(Task goal) Give back every record verbatim, but not the pictures.

(Provided entries)
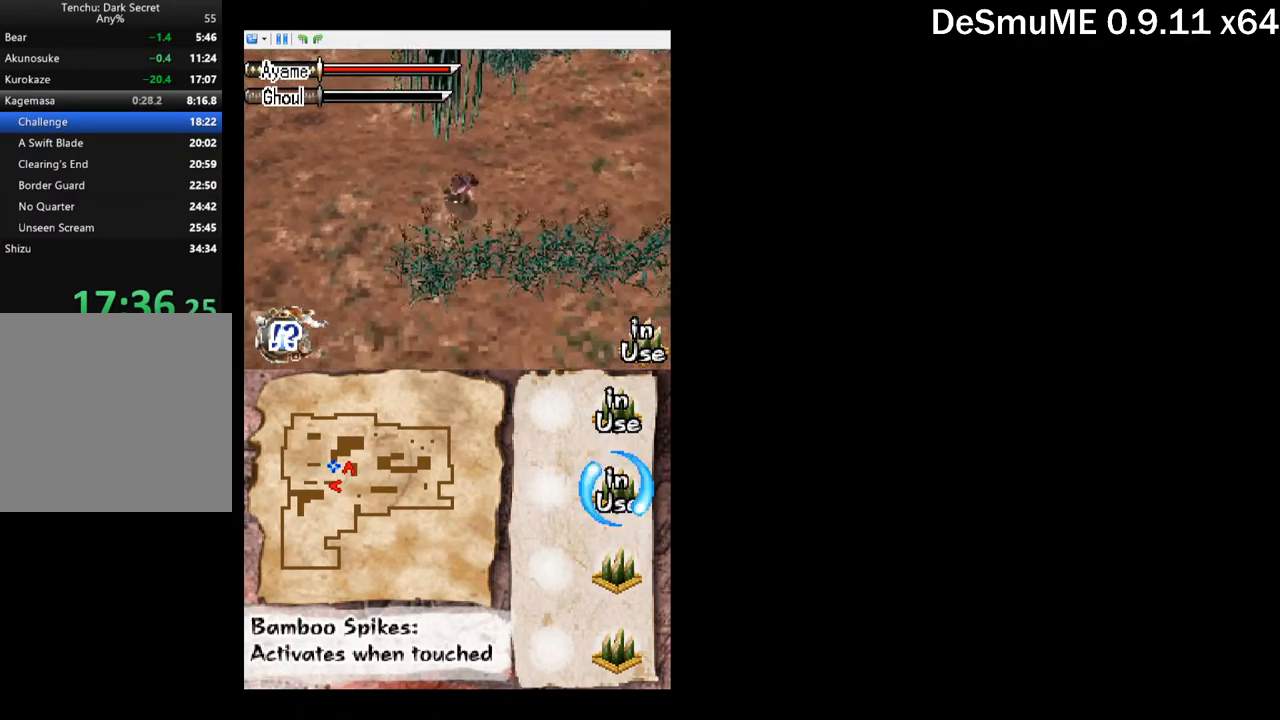
{"buttons": ["DPAD_RIGHT"], "button_events": [[367, "DPAD_DOWN", "up"]]}
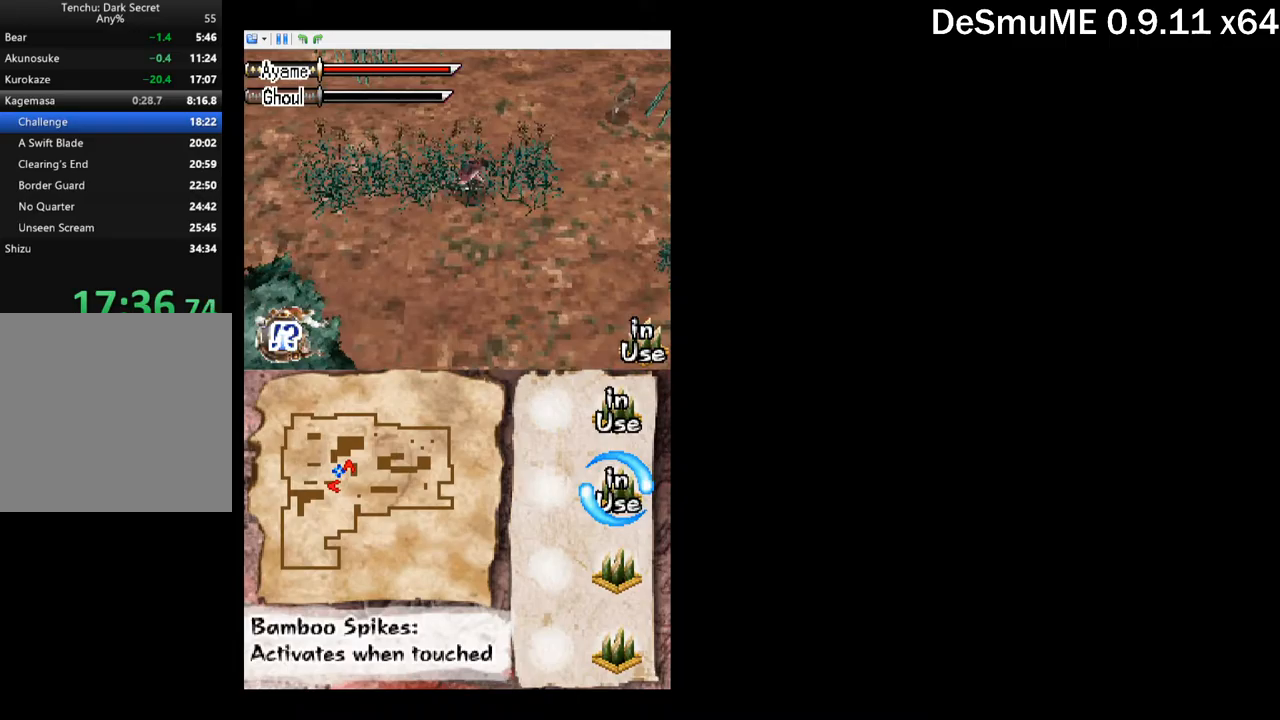
{"buttons": ["DPAD_UP", "DPAD_RIGHT"], "button_events": [[500, "DPAD_UP", "down"]]}
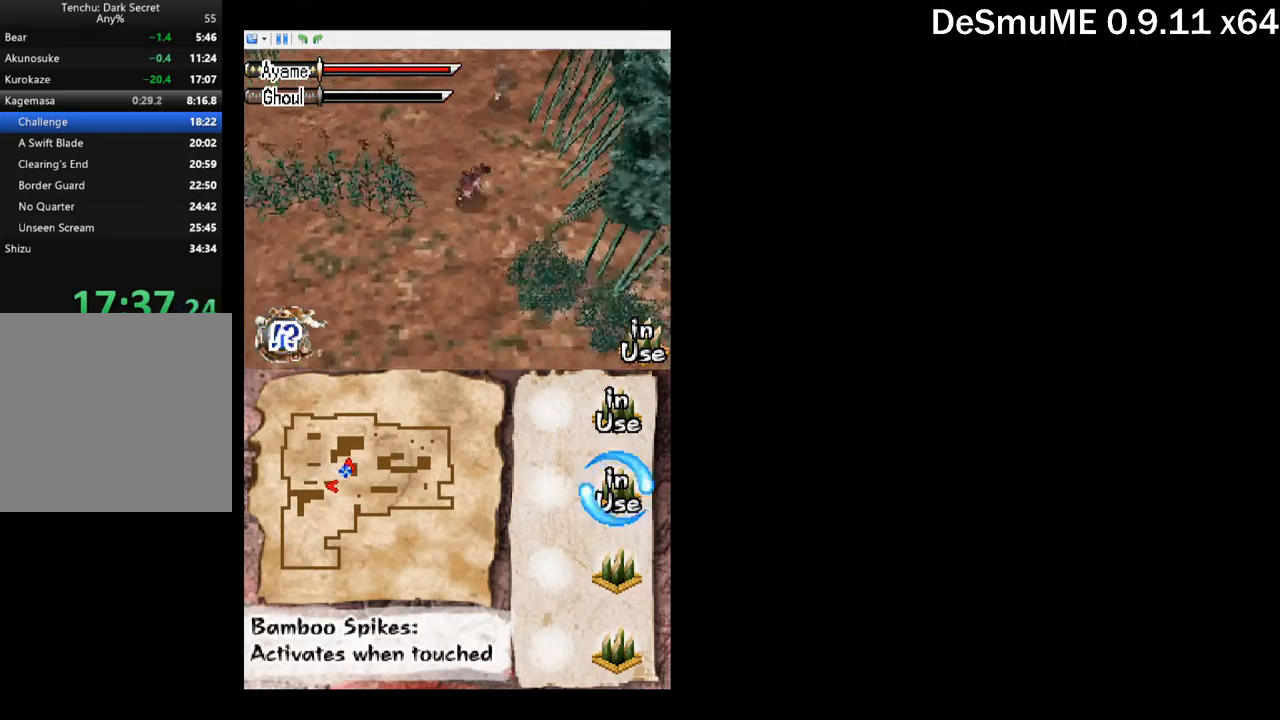
{"buttons": ["X", "DPAD_UP"], "button_events": [[83, "A", "down"], [83, "DPAD_RIGHT", "up"], [233, "A", "up"], [433, "X", "down"]]}
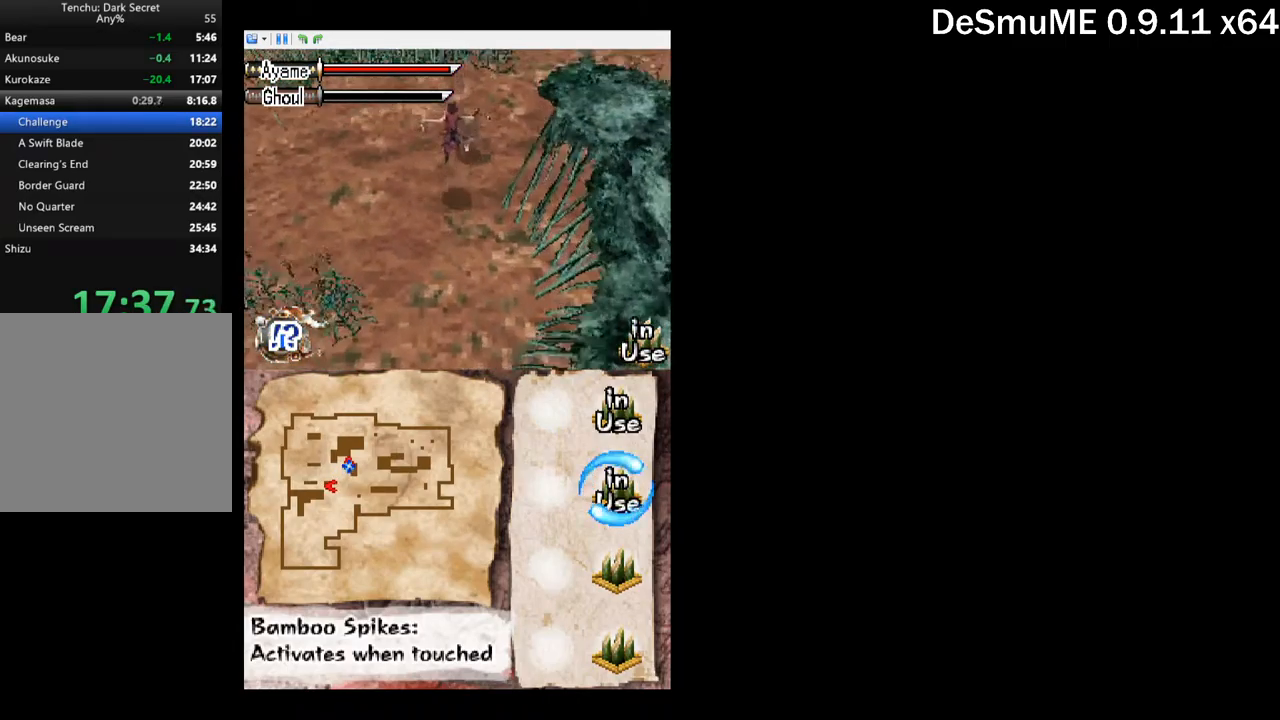
{"buttons": ["DPAD_UP"], "button_events": [[33, "X", "up"], [183, "A", "down"], [250, "DPAD_UP", "up"], [283, "A", "up"], [483, "DPAD_UP", "down"]]}
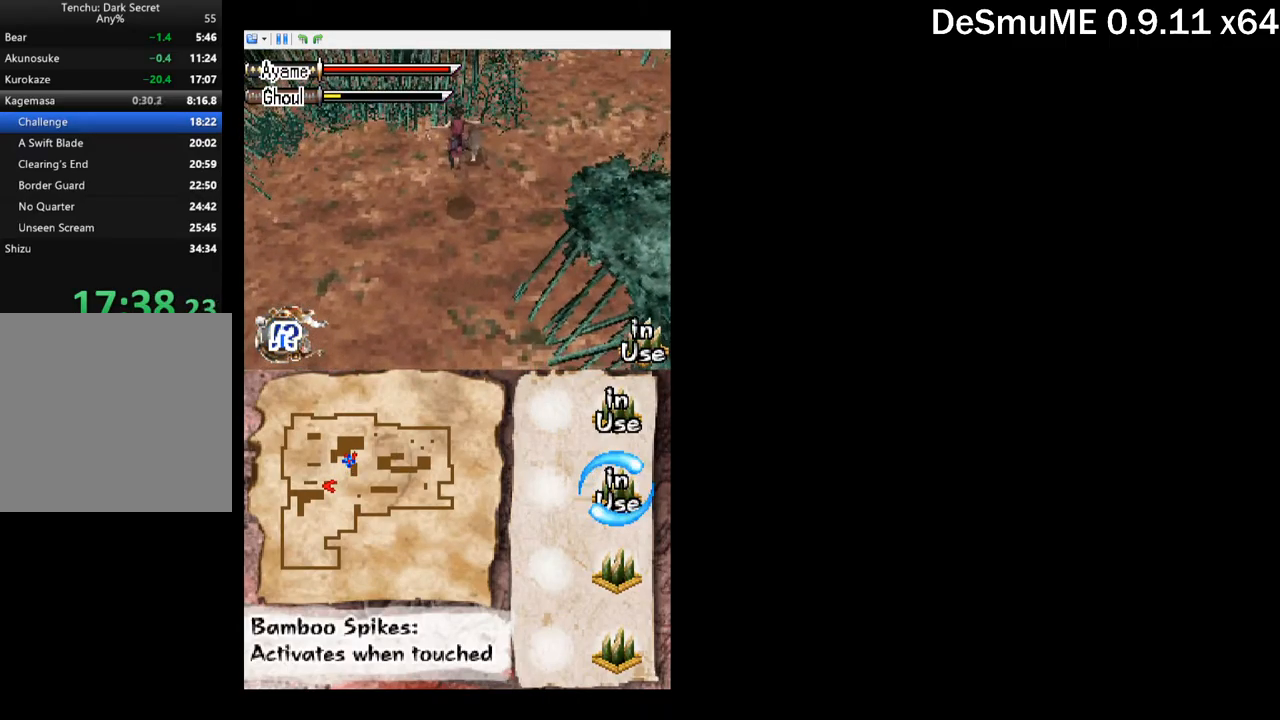
{"buttons": ["DPAD_DOWN", "DPAD_RIGHT"], "button_events": [[33, "X", "down"], [100, "DPAD_UP", "up"], [117, "X", "up"], [267, "A", "down"], [300, "DPAD_RIGHT", "down"], [367, "A", "up"], [500, "DPAD_DOWN", "down"]]}
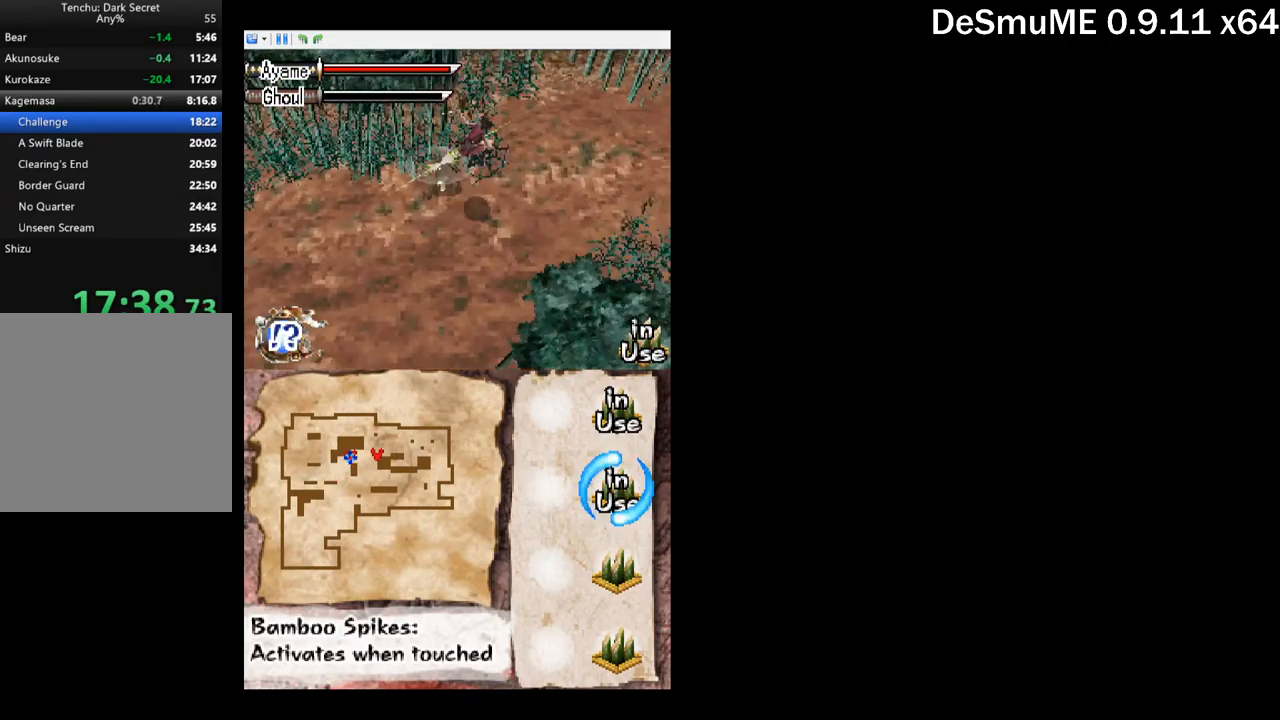
{"buttons": ["DPAD_RIGHT"], "button_events": [[167, "DPAD_DOWN", "up"]]}
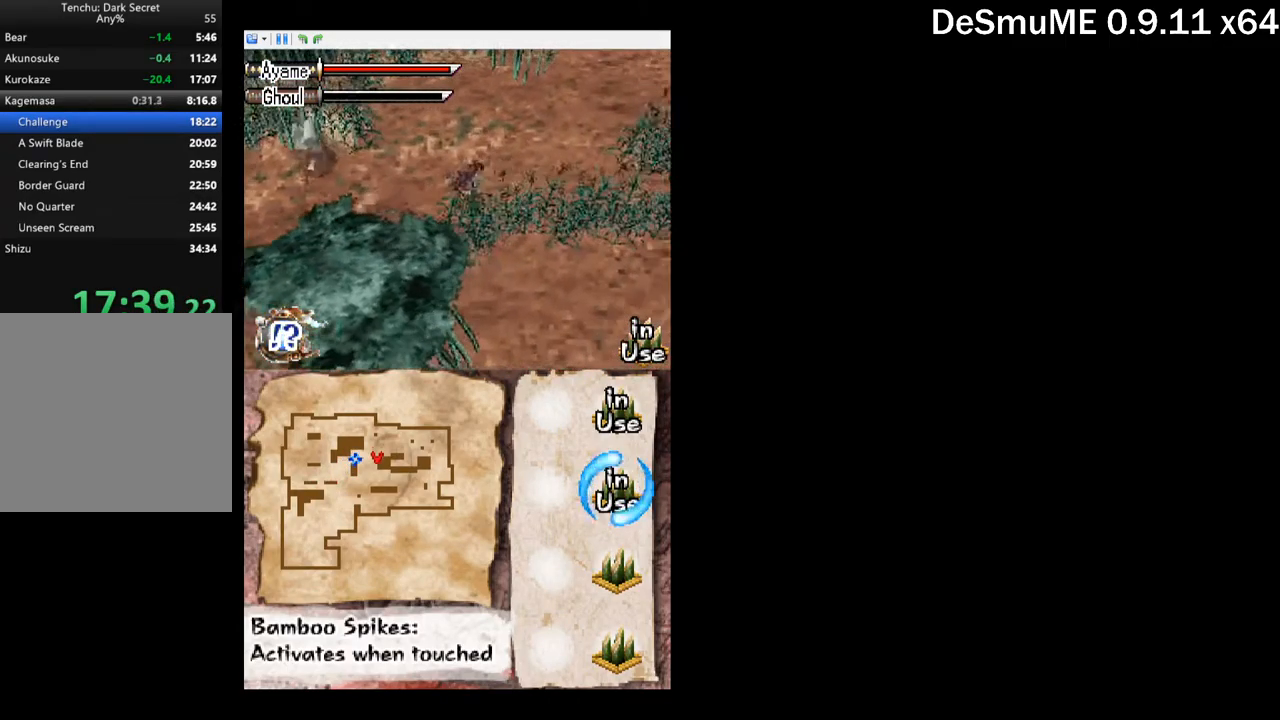
{"buttons": ["DPAD_RIGHT"], "button_events": [[133, "DPAD_UP", "down"], [250, "DPAD_UP", "up"]]}
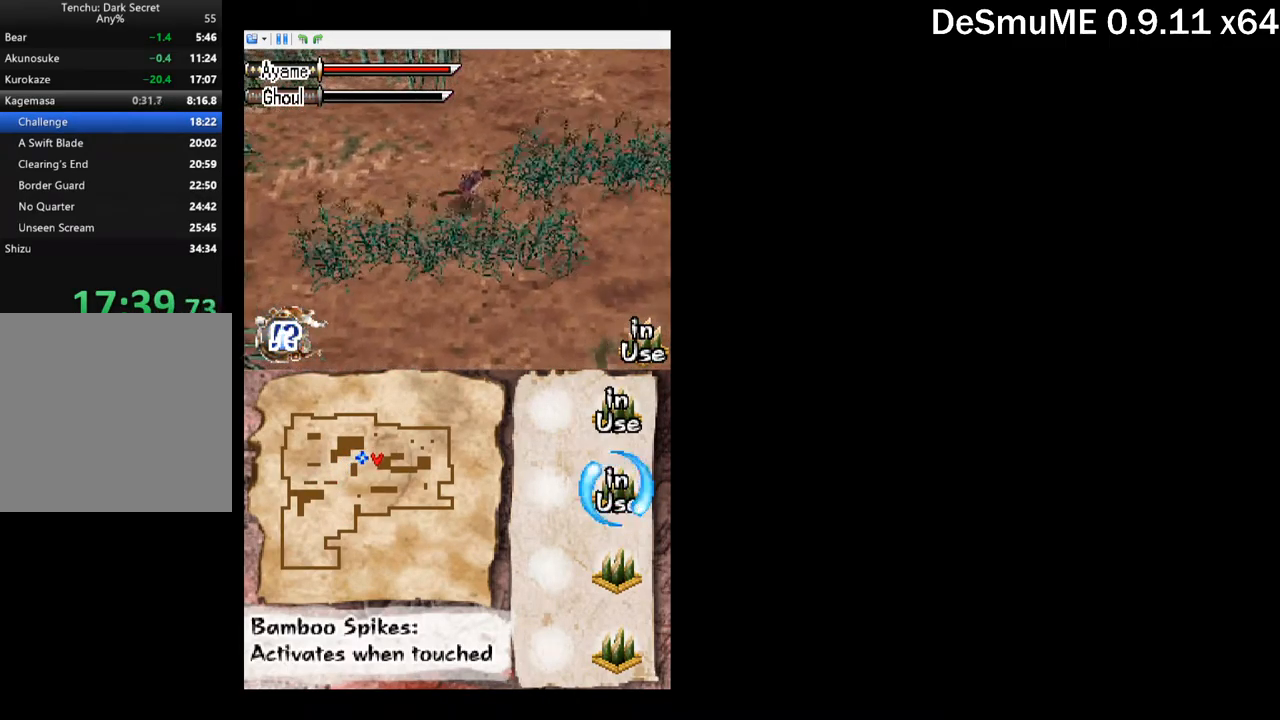
{"buttons": ["DPAD_RIGHT"], "button_events": [[100, "DPAD_UP", "down"], [317, "DPAD_UP", "up"]]}
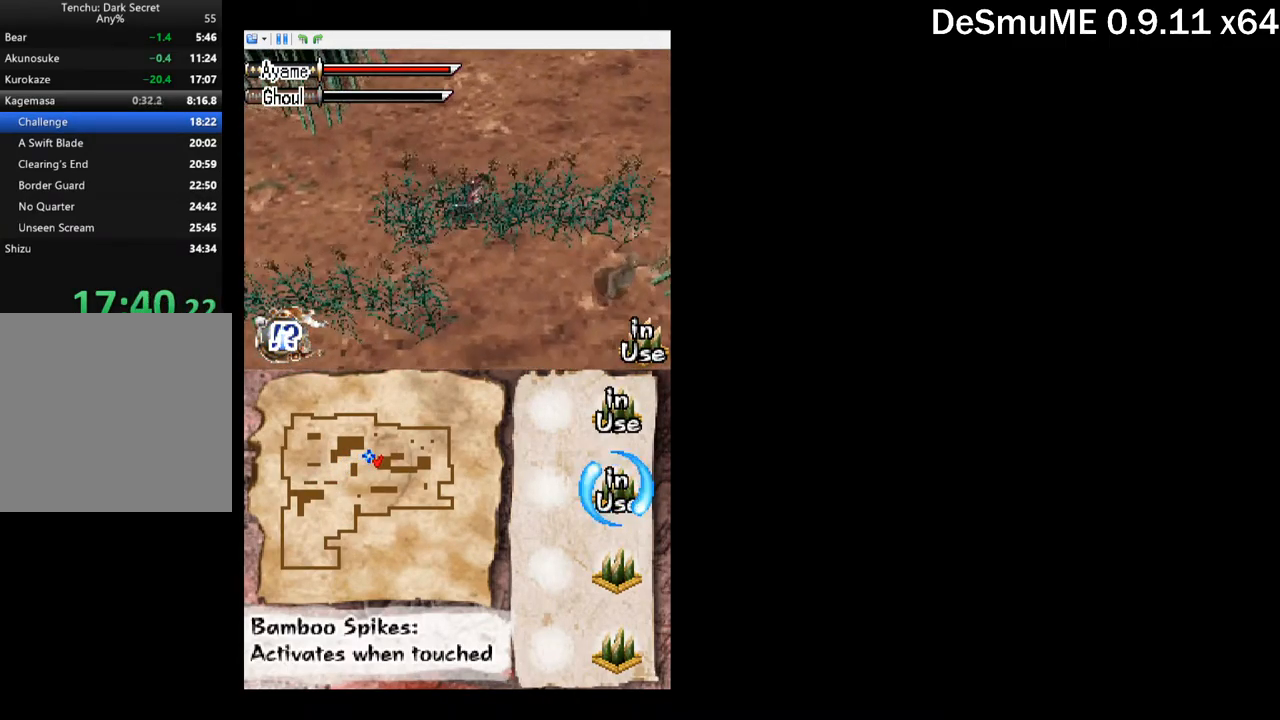
{"buttons": ["A", "DPAD_DOWN"], "button_events": [[450, "A", "down"], [450, "DPAD_DOWN", "down"], [483, "DPAD_RIGHT", "up"]]}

(Exercise solution)
{"buttons": ["DPAD_RIGHT"], "button_events": [[367, "DPAD_DOWN", "up"]]}
{"buttons": ["DPAD_UP", "DPAD_RIGHT"], "button_events": [[500, "DPAD_UP", "down"]]}
{"buttons": ["X", "DPAD_UP"], "button_events": [[83, "A", "down"], [83, "DPAD_RIGHT", "up"], [233, "A", "up"], [433, "X", "down"]]}
{"buttons": ["DPAD_UP"], "button_events": [[33, "X", "up"], [183, "A", "down"], [250, "DPAD_UP", "up"], [283, "A", "up"], [483, "DPAD_UP", "down"]]}
{"buttons": ["DPAD_DOWN", "DPAD_RIGHT"], "button_events": [[33, "X", "down"], [100, "DPAD_UP", "up"], [117, "X", "up"], [267, "A", "down"], [300, "DPAD_RIGHT", "down"], [367, "A", "up"], [500, "DPAD_DOWN", "down"]]}
{"buttons": ["DPAD_RIGHT"], "button_events": [[167, "DPAD_DOWN", "up"]]}
{"buttons": ["DPAD_RIGHT"], "button_events": [[133, "DPAD_UP", "down"], [250, "DPAD_UP", "up"]]}
{"buttons": ["DPAD_RIGHT"], "button_events": [[100, "DPAD_UP", "down"], [317, "DPAD_UP", "up"]]}
{"buttons": ["A", "DPAD_DOWN"], "button_events": [[450, "A", "down"], [450, "DPAD_DOWN", "down"], [483, "DPAD_RIGHT", "up"]]}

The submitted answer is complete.